Assembly Converter setup instructions
Our current version of the Assembly Converter uses CrossMap.
System requirements
CrossMap is a Python script which has been designed to run on Linux and OSX - for the latter you will need to install XCode command line tools.
Installation and setup
- Install Python and prerequisite packages (including gcc, numpy and cython), and download the CrossMap script - full details are available on the CrossMap project page.
- Copy the CrossMap script to a location where python can find it. It's a good idea at this point to run CrossMap from the command-line, to test that your basic setup is correct.
- In public-plugins/mirror/SiteDefs.pm, configure the locations of your
CrossMap files, e.g.
$SiteDefs::ASSEMBLY_CONVERTER_BIN_PATH = 'usr/local/bin/python/CrossMap.py'; $SiteDefs::ENSEMBL_CHAIN_FILE_DIR = '/usr/local/ensembl/tools_data/assembly_converter';
- Download the pre-generated chain files from our FTP site and put them in the above directory, making sure to keep them in their per-species subdirectories. Note: DO NOT UNZIP THEM.
- If you wish to input/output VCF files, you will also need the toplevel FASTA files
for each assembly that you wish to convert. Example download links for human are:
- GRCh38: https://ftp.ensemblgenomes.ebi.ac.uk/pub/bacteria/release-76/fasta/homo_sapiens/dna/Homo_sapiens.GRCh38.dna.toplevel.fa.gz
- GRCh37: https://ftp.ensemblgenomes.ebi.ac.uk/pub/bacteria/release-75/fasta/homo_sapiens/dna/Homo_sapiens.GRCh37.75.dna.toplevel.fa.gz
- NCBI36: https://ftp.ensemblgenomes.ebi.ac.uk/pub/bacteria/release-54/fasta/homo_sapiens/dna/Homo_sapiens.NCBI36.54.dna.toplevel.fa.gz
(If you are also using the VEP, you could instead symlink to the FASTA files in the VEP cached directories, to save space).
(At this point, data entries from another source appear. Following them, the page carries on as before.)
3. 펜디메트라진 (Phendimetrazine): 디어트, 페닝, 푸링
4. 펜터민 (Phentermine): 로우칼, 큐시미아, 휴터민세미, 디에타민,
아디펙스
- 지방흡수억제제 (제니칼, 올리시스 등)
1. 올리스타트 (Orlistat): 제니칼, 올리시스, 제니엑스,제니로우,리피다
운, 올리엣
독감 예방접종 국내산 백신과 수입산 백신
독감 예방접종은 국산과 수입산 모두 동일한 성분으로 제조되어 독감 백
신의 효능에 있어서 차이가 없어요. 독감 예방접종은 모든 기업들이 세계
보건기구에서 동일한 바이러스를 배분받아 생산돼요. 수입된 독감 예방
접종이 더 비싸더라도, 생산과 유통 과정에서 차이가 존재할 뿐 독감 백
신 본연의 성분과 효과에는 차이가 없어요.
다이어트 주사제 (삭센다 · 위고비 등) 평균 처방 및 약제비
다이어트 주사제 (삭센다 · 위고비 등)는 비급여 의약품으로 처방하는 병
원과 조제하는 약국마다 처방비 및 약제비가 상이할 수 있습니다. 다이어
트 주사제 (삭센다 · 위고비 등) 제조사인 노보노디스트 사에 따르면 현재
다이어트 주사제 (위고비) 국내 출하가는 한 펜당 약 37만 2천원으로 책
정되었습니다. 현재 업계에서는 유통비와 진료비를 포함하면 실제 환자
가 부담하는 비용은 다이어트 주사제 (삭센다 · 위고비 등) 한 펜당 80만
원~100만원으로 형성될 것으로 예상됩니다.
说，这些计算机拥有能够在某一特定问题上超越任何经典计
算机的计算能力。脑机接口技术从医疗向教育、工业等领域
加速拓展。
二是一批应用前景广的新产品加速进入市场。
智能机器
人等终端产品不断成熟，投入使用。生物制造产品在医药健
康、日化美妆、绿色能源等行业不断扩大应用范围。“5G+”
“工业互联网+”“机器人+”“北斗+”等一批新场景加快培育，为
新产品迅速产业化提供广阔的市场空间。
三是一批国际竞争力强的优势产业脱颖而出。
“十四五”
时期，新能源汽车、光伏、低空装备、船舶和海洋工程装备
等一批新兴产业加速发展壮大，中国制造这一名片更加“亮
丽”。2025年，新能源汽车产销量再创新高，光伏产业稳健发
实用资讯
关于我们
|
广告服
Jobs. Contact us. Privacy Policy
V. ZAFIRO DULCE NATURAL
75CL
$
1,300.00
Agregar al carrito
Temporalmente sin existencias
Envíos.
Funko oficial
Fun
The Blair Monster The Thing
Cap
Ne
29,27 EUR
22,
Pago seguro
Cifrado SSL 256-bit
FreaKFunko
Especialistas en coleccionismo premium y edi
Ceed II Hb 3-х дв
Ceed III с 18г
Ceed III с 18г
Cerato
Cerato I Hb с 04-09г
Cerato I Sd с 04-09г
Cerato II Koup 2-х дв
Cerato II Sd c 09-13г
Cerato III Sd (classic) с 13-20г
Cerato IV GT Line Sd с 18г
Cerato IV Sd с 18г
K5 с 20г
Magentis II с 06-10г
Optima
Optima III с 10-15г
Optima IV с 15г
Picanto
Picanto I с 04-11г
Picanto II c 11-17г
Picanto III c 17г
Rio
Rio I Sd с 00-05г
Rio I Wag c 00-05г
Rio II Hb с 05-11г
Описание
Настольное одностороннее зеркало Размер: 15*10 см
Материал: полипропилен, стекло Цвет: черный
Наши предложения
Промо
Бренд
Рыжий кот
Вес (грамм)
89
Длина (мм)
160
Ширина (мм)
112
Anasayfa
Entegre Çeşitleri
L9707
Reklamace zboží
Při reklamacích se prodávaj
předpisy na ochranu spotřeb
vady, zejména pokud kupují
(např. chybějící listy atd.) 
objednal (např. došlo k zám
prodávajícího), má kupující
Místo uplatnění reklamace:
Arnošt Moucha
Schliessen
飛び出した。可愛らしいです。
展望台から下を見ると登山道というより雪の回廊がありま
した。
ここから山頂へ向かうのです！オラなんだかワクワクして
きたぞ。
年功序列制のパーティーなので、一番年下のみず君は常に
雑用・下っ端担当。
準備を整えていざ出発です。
These files will need to be put in the same directory as the chain files and UNZIPPED.
Your completed data structure should look something like this:
`-- /usr/local/ensembl/tools_data/assembly_converter |-- homo_sapiens |-- GRCh37_to_GRCh38.chain.gz |-- GRCh38_to_GRCh37.chain.gz |-- Homo_sapiens.GRCh37.dna.toplevel.fa |-- Homo_sapiens.GRCh38.dna.toplevel.fa |-- mus_musculus |-- GRCm38_to_NCBIM37.chain.gz |-- Mus_musculus.GRCm38.dna.toplevel.fa |-- Mus_musculus.NCBIm37.dna.toplevel.fa |-- NCBIM37_to_GRCm38.chain.gz
- You should now restart -r your webserver to pick up the configuration changes.